Answer:
1) ΔABC ≅ ΔDBC by Side-Angle-Side (SAS)
2) ΔABC ≅ ΔCDB by Side-Side-Side (SSS)
3) ΔABC ≅ ΔDBE by Angle-Angle-Side (AAS)
4) m∠Y = 53°
5) y = 3
6) ΔABC ≅ ΔEDC by Side-Angle-Side (SAS)
7) ΔABC ≅ ΔADC by Angle-Angle-Side (AAS)
8) ΔABC ≅ ΔADC by Side-Angle-Side (SSS)
Explanation:
1) Side AC ≅ Side BD
given
Side BC ≅ Side BC
reflexive property
∠DBC ≅ ∠ACB
given
Therefore ΔABC ≅ ΔDBC by Side-Angle-Side (SAS)
2) Side AC ≅ Side BD
given
Side DC ≅ Side BA
given
Side BC ≅ Side BC
reflexive property
Therefore, ΔABC ≅ ΔCDB by Side-Side-Side (SSS)
3) ∠BAC ≅ ∠DEB
given
Side BC ≅ Side BD
given
∠ABC ≅ ∠DBE
vertically opposite angles
Therefore, ΔABC ≅ ΔDBE by Angle-Angle-Side (AAS)
4) ΔXYZ ≅ ΔABC
given
m∠A = 44°, and m∠C = 83°
m∠B = 180 - (44 + 83) = 53°
Sum of angles in a triangle
m∠Y = m∠B = 53°
Corresponding Parts of Congruent Triangles are Congruent (CPCTC)
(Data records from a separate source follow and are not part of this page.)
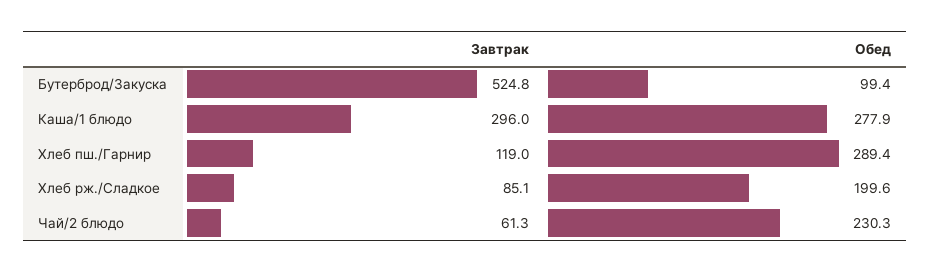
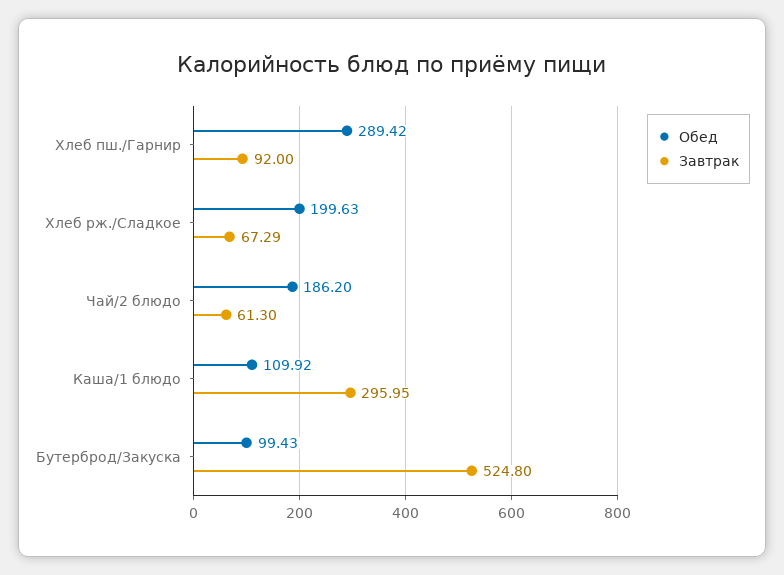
Обед, Каша/1 блюдо: 277.9 -> 109.92
Завтрак, Хлеб пш./Гарнир: 119 -> 92
Завтрак, Хлеб рж./Сладкое: 85.1 -> 67.29
Обед, Чай/2 блюдо: 230.3 -> 186.2

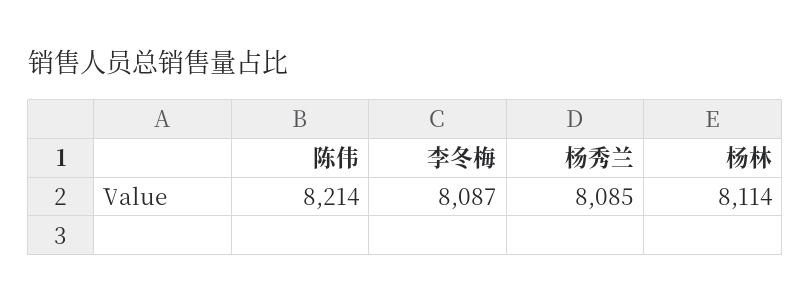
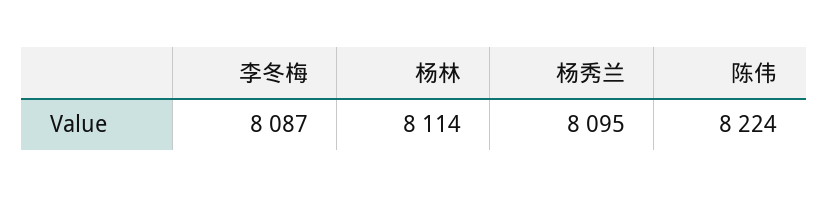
陈伟: 8214 -> 8224
杨秀兰: 8085 -> 8095

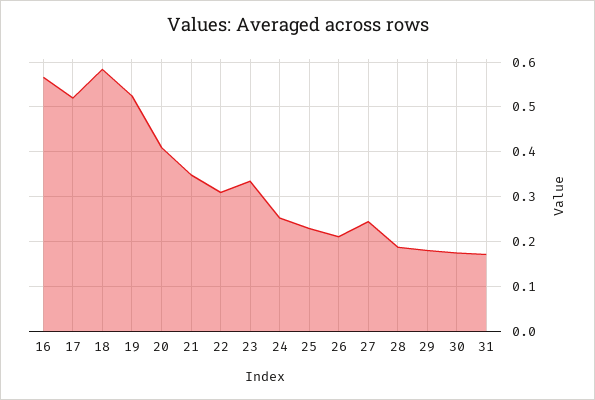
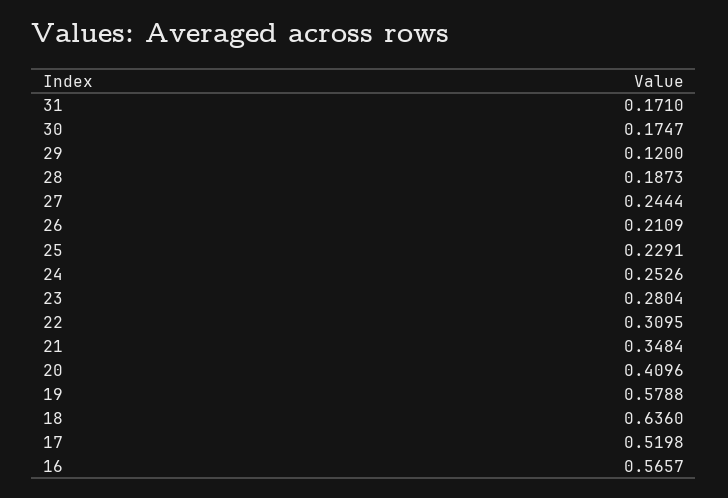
18: 0.58 -> 0.636
19: 0.52 -> 0.5788
23: 0.34 -> 0.2804
29: 0.18 -> 0.12

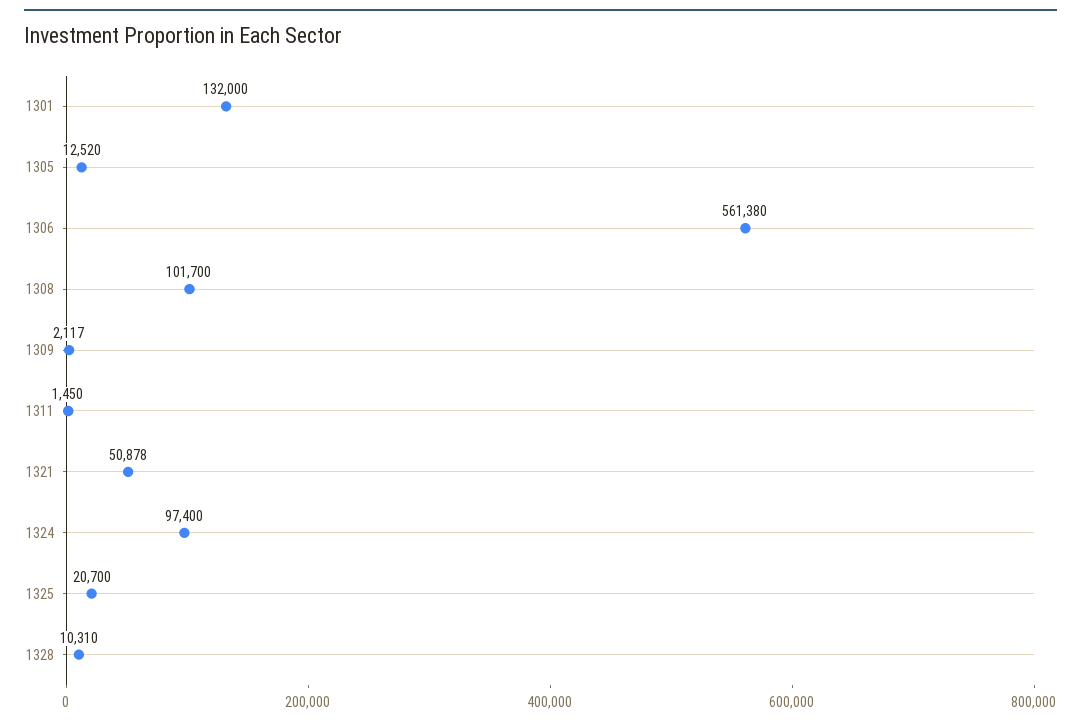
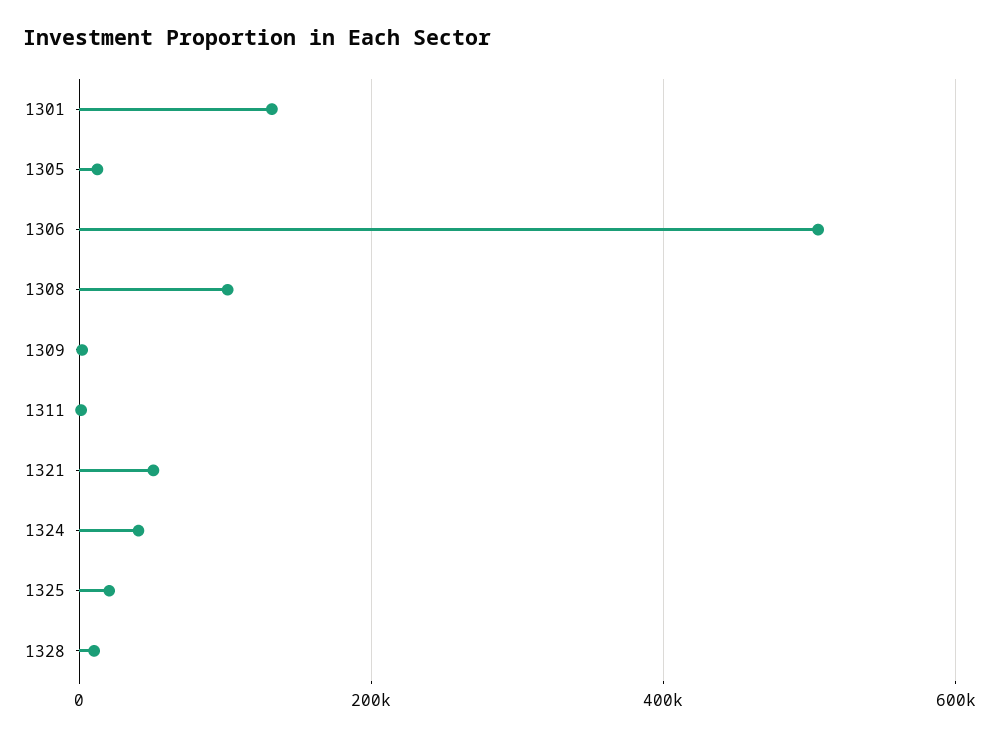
1306: 561380 -> 500000
1324: 97400 -> 40000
5) Given that Triangle GHK is congruent to Triangle TZK
GH ≅ XT, KG ≅ KT, and HK ≅ ZK by the definition of congruency
Therefore, GH = 4 = XT = 3y - 2
4 = 3y - 2
3y - 2 = 4
3y = 4 + 2 = 6
y = 6/2 = 3
y = 3
6) Side BC ≅ Side EC
given
Side AC ≅ Side DC
given
∠ACB ≅ ∠DCE
vertically opposite angles
Therefore, ΔABC ≅ ΔEDC by Side-Angle-Side (SAS)
7) ∠BAC ≅ ∠DAC
given
∠ADC ≅ ∠ABC
given
Side AC ≅ Side AC
reflexive property
Therefore, ΔABC ≅ ΔADC by Angle-Angle-Side (AAS)
8) Side AD ≅ Side BC
given
Side AC ≅ Side AC
reflexive property
Side AB ≅ Side DC
given that the included angle between the two legs side AD and side AC and side AC and side BC are both acute, the third sides side AB and side DC are equal
Therefore, ΔABC ≅ ΔADC by Side-Angle-Side (SSS)